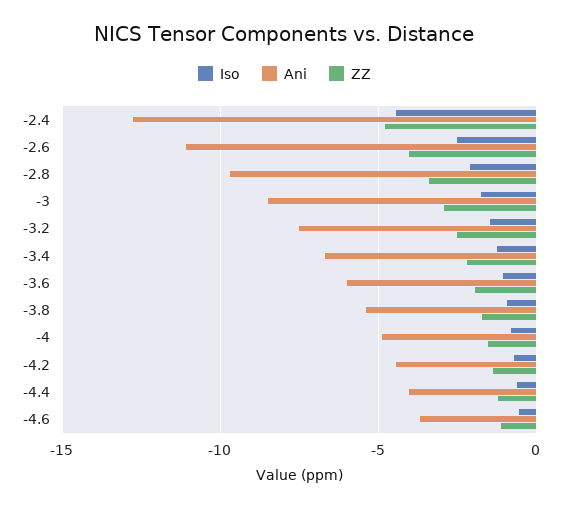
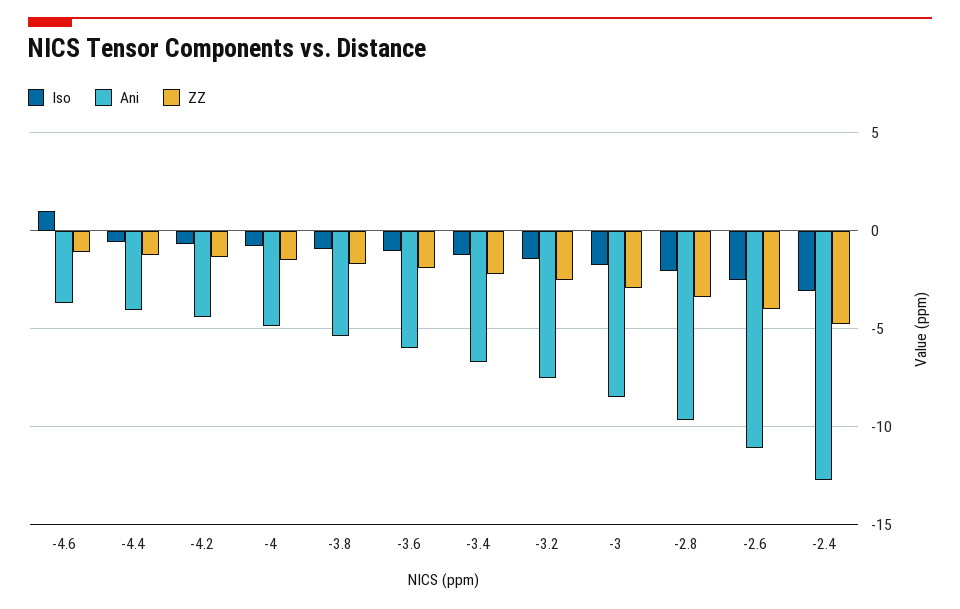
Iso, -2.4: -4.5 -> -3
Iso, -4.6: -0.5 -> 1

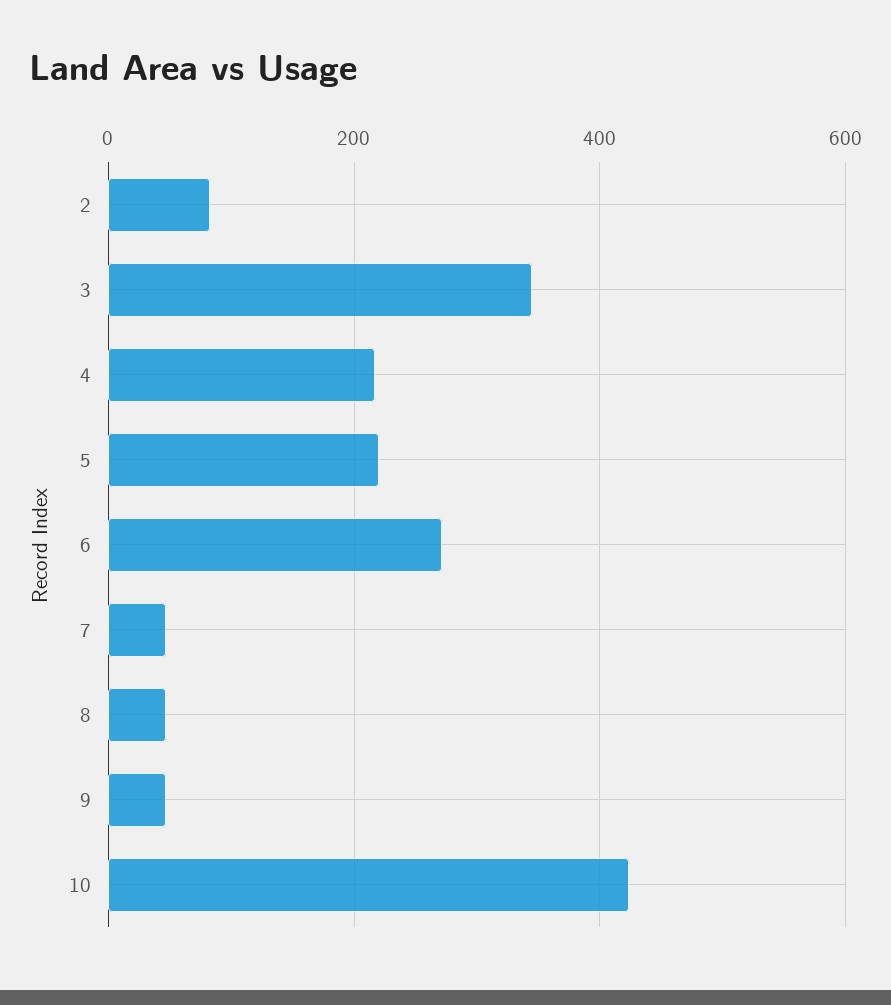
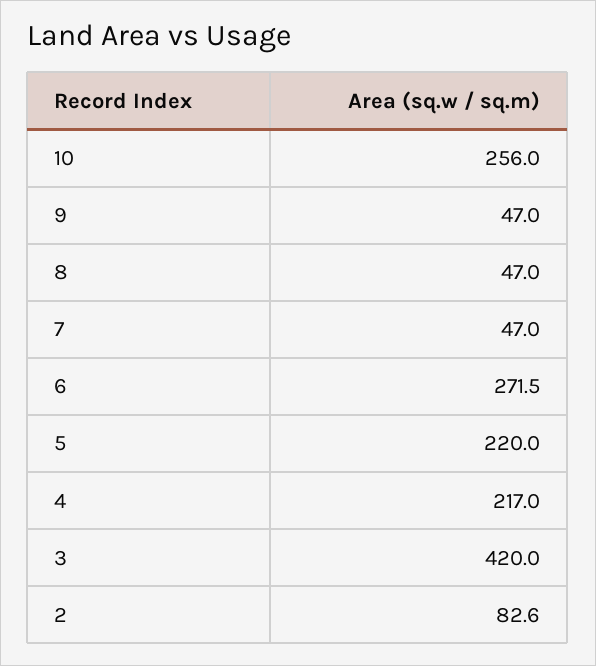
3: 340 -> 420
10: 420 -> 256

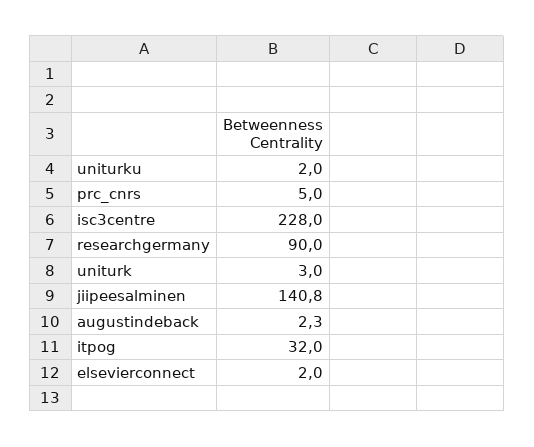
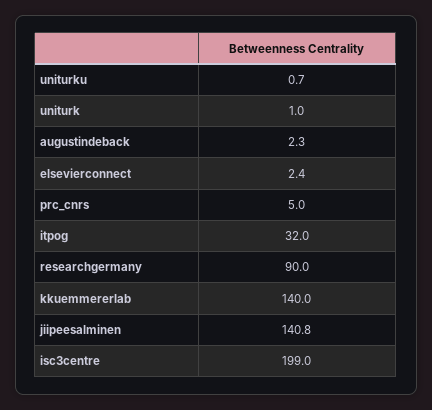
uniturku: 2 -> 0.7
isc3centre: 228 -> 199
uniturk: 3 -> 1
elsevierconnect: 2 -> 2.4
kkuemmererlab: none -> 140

*Task goal*: Reproduce every record exactly; images stay out.

*Written solution*:
Iso, -2.4: -4.5 -> -3
Iso, -4.6: -0.5 -> 1

3: 340 -> 420
10: 420 -> 256

uniturku: 2 -> 0.7
isc3centre: 228 -> 199
uniturk: 3 -> 1
elsevierconnect: 2 -> 2.4
kkuemmererlab: none -> 140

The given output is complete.